Report on Reventador (Ecuador) — 7 November-13 November 2012
Smithsonian / US Geological Survey Weekly Volcanic Activity Report,
7 November-13 November 2012
Managing Editor: Sally Kuhn Sennert
Please cite this report as:
Global Volcanism Program, 2012. Report on Reventador (Ecuador). In: Sennert, S K (ed.), Weekly Volcanic Activity Report, 7 November-13 November 2012. Smithsonian Institution and US Geological Survey.
0.077°S, 77.656°W; summit elev. 3562 m
All times are local (unless otherwise noted)

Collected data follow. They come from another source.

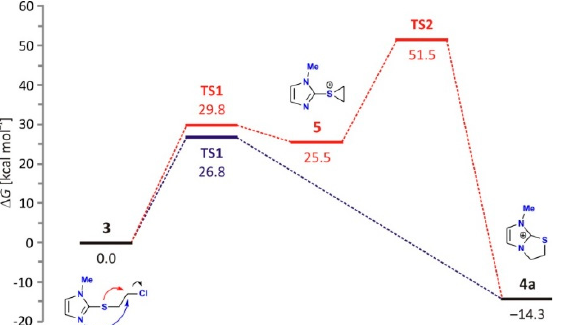
Figure 11. Reaction pathways for the 3 → 4a conversion involving (i) a two-step reaction including a thiiranium ion 5 intermediate (in red), and (ii) a direct single-step process without any intermediated (in blue). Relative energies of the stationary points are obtained at the (SMD)/M06–2X/6–31+G(d) model.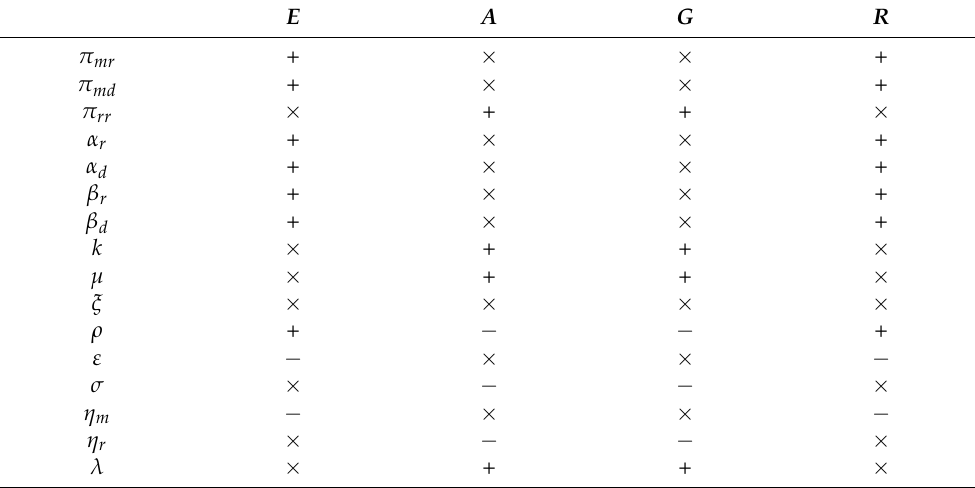
Table 3. Comparative static analysis of parameters under decentralized decision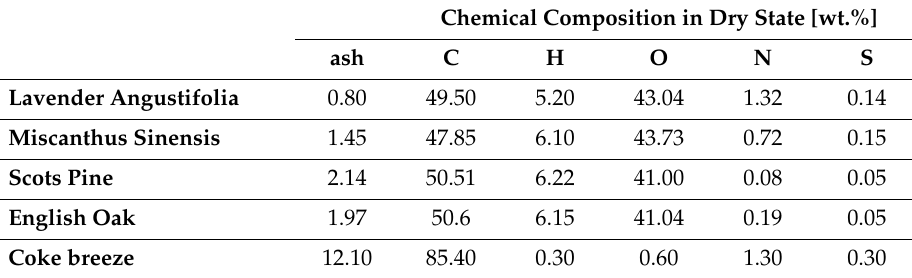
Table 2. Chemical composition of biomass (ultimate analysis).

On 9 November, IG reported that since February Reventador began a new phase of activity characterized by lava flows from the crater, steam plumes, and thermal anomalies detected in satellite images. The lava flows traveled as far as 2 km down the N and S flanks, and steam plumes rose 200-500 m above the crater. Field visits by volcanologists in recent months confirmed that the lava dome in the crater had continued to grow above the rim, becoming the highest point of the volcano. Blocks from the lava dome and lava-flow fronts rolled down the flanks. IG noted that during 3-4 November emissions increased; a steam-and-ash plume rose 3 km above the crater. The seismic network detected an increase in the magnitude of volcanic tremor. Steam-and-gas plumes contained ash within the previous few days.

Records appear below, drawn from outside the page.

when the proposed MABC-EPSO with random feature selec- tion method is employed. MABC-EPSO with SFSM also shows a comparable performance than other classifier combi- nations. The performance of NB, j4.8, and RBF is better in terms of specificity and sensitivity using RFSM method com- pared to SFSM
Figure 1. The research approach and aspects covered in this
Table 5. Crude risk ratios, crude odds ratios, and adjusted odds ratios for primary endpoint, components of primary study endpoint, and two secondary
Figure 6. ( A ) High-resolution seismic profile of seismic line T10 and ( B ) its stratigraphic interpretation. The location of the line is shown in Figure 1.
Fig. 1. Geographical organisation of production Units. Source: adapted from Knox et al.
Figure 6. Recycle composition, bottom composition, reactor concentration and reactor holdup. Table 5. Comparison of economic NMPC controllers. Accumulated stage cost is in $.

According to the Washington VAAC, the IG reported that on 9 November an ash emission from Reventador rose to an unknown height. On 13 November a gas-and-ash plume rose to an altitude of 5.2 km (17,000 ft) a.s.l. and drifted SE. Ash was not detected in satellite imagery on either day.

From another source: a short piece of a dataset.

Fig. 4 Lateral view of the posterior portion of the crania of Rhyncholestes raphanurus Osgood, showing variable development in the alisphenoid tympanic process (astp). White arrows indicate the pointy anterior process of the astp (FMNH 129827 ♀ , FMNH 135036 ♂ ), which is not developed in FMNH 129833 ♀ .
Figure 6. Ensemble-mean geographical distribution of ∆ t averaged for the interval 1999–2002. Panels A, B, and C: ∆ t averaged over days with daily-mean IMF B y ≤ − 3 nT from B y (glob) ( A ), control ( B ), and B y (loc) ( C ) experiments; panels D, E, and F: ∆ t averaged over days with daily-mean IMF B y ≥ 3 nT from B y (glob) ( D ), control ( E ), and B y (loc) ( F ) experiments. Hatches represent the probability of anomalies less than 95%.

Geological Summary. Volcán El Reventador is the most frequently active of a chain of Ecuadorian volcanoes in the Cordillera Real, well east of the principal volcanic axis. The forested, dominantly andesitic stratovolcano has 4-km-wide avalanche scarp open to the E formed by edifice collapse. A young, unvegetated, cone rises from the amphitheater floor about 1,300 m to a height comparable to the rim. It has been the source of numerous lava flows as well as explosive eruptions visible from Quito, about 90 km ESE. Frequent lahars in this region of heavy rainfall have constructed a debris plain on the eastern floor of the scarp. The largest recorded eruption took place in 2002, producing a 17-km-high eruption column, pyroclastic flows that traveled up to 8 km, and lava flows from summit and flank vents.